---------- Available records

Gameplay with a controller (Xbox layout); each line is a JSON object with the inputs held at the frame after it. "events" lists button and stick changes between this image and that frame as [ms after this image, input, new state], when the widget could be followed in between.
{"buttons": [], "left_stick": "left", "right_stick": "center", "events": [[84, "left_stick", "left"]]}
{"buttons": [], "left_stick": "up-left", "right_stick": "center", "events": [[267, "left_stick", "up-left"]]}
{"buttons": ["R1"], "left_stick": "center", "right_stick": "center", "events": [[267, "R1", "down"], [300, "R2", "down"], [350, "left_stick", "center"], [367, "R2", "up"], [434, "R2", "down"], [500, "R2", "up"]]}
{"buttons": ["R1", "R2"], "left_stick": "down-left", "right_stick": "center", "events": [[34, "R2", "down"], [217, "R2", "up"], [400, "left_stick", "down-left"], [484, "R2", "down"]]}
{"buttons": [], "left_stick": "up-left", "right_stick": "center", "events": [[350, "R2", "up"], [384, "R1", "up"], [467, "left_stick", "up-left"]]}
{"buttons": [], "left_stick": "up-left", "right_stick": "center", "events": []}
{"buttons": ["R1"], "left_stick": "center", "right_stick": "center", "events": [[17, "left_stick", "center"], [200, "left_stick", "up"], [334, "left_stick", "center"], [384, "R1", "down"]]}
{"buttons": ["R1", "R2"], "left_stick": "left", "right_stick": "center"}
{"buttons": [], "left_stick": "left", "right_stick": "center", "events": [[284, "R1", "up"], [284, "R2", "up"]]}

--------------------

Work item ::
The task requires an exact transcription of all the data.

Task answer ::
Gameplay with a controller (Xbox layout); each line is a JSON object with the inputs held at the frame after it. "events" lists button and stick changes between this image and that frame as [ms after this image, input, new state], when the widget could be followed in between.
{"buttons": [], "left_stick": "left", "right_stick": "center", "events": [[84, "left_stick", "left"]]}
{"buttons": [], "left_stick": "up-left", "right_stick": "center", "events": [[267, "left_stick", "up-left"]]}
{"buttons": ["R1"], "left_stick": "center", "right_stick": "center", "events": [[267, "R1", "down"], [300, "R2", "down"], [350, "left_stick", "center"], [367, "R2", "up"], [434, "R2", "down"], [500, "R2", "up"]]}
{"buttons": ["R1", "R2"], "left_stick": "down-left", "right_stick": "center", "events": [[34, "R2", "down"], [217, "R2", "up"], [400, "left_stick", "down-left"], [484, "R2", "down"]]}
{"buttons": [], "left_stick": "up-left", "right_stick": "center", "events": [[350, "R2", "up"], [384, "R1", "up"], [467, "left_stick", "up-left"]]}
{"buttons": [], "left_stick": "up-left", "right_stick": "center", "events": []}
{"buttons": ["R1"], "left_stick": "center", "right_stick": "center", "events": [[17, "left_stick", "center"], [200, "left_stick", "up"], [334, "left_stick", "center"], [384, "R1", "down"]]}
{"buttons": ["R1", "R2"], "left_stick": "left", "right_stick": "center"}
{"buttons": [], "left_stick": "left", "right_stick": "center", "events": [[284, "R1", "up"], [284, "R2", "up"]]}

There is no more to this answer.